■ YOUR TASK
The data is to be transcribed in full, with nothing missed.

*** PROVIDED INFORMATION ***

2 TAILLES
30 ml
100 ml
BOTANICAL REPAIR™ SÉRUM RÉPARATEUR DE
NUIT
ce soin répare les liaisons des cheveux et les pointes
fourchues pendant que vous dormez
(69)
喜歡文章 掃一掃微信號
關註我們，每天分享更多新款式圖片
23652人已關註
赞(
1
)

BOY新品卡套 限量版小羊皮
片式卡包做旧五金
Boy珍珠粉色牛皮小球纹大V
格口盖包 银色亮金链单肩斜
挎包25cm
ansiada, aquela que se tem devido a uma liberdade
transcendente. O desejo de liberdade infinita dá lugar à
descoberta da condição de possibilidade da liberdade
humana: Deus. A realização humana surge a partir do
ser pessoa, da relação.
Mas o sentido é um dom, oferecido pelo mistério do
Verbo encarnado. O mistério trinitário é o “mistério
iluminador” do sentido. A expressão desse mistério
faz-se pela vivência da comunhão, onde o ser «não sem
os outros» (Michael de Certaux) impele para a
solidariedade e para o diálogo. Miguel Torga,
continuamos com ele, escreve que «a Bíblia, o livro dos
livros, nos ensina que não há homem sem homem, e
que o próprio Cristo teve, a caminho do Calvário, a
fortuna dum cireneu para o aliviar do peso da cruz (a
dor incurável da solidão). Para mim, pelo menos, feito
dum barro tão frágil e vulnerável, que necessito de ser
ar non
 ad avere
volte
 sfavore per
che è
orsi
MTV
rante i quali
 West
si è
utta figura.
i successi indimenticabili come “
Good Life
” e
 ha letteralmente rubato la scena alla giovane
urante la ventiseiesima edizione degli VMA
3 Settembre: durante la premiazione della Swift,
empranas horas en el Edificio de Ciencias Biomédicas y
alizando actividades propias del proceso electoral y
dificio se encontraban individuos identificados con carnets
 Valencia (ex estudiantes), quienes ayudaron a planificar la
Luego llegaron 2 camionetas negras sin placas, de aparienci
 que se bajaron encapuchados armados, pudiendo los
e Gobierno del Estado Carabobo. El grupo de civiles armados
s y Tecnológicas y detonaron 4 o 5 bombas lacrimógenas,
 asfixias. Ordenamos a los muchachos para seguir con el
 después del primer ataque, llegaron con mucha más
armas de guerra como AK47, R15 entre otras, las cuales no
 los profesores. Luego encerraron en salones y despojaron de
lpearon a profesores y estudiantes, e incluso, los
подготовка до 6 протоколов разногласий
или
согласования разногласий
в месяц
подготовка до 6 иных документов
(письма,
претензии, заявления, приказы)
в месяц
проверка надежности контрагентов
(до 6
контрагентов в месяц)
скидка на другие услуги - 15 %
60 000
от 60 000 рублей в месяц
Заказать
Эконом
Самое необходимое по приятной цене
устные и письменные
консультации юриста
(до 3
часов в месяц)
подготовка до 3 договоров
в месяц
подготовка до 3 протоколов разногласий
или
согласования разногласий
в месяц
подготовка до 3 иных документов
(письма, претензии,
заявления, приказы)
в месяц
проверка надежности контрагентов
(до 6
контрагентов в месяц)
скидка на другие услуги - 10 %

***

■ ANSWER SECTION
2 TAILLES
30 ml
100 ml
BOTANICAL REPAIR™ SÉRUM RÉPARATEUR DE
NUIT
ce soin répare les liaisons des cheveux et les pointes
fourchues pendant que vous dormez
(69)
喜歡文章 掃一掃微信號
關註我們，每天分享更多新款式圖片
23652人已關註
赞(
1
)

BOY新品卡套 限量版小羊皮
片式卡包做旧五金
Boy珍珠粉色牛皮小球纹大V
格口盖包 银色亮金链单肩斜
挎包25cm
ansiada, aquela que se tem devido a uma liberdade
transcendente. O desejo de liberdade infinita dá lugar à
descoberta da condição de possibilidade da liberdade
humana: Deus. A realização humana surge a partir do
ser pessoa, da relação.
Mas o sentido é um dom, oferecido pelo mistério do
Verbo encarnado. O mistério trinitário é o “mistério
iluminador” do sentido. A expressão desse mistério
faz-se pela vivência da comunhão, onde o ser «não sem
os outros» (Michael de Certaux) impele para a
solidariedade e para o diálogo. Miguel Torga,
continuamos com ele, escreve que «a Bíblia, o livro dos
livros, nos ensina que não há homem sem homem, e
que o próprio Cristo teve, a caminho do Calvário, a
fortuna dum cireneu para o aliviar do peso da cruz (a
dor incurável da solidão). Para mim, pelo menos, feito
dum barro tão frágil e vulnerável, que necessito de ser
ar non
 ad avere
volte
 sfavore per
che è
orsi
MTV
rante i quali
 West
si è
utta figura.
i successi indimenticabili come “
Good Life
” e
 ha letteralmente rubato la scena alla giovane
urante la ventiseiesima edizione degli VMA
3 Settembre: durante la premiazione della Swift,
empranas horas en el Edificio de Ciencias Biomédicas y
alizando actividades propias del proceso electoral y
dificio se encontraban individuos identificados con carnets
 Valencia (ex estudiantes), quienes ayudaron a planificar la
Luego llegaron 2 camionetas negras sin placas, de aparienci
 que se bajaron encapuchados armados, pudiendo los
e Gobierno del Estado Carabobo. El grupo de civiles armados
s y Tecnológicas y detonaron 4 o 5 bombas lacrimógenas,
 asfixias. Ordenamos a los muchachos para seguir con el
 después del primer ataque, llegaron con mucha más
armas de guerra como AK47, R15 entre otras, las cuales no
 los profesores. Luego encerraron en salones y despojaron de
lpearon a profesores y estudiantes, e incluso, los
подготовка до 6 протоколов разногласий
или
согласования разногласий
в месяц
подготовка до 6 иных документов
(письма,
претензии, заявления, приказы)
в месяц
проверка надежности контрагентов
(до 6
контрагентов в месяц)
скидка на другие услуги - 15 %
60 000
от 60 000 рублей в месяц
Заказать
Эконом
Самое необходимое по приятной цене
устные и письменные
консультации юриста
(до 3
часов в месяц)
подготовка до 3 договоров
в месяц
подготовка до 3 протоколов разногласий
или
согласования разногласий
в месяц
подготовка до 3 иных документов
(письма, претензии,
заявления, приказы)
в месяц
проверка надежности контрагентов
(до 6
контрагентов в месяц)
скидка на другие услуги - 10 %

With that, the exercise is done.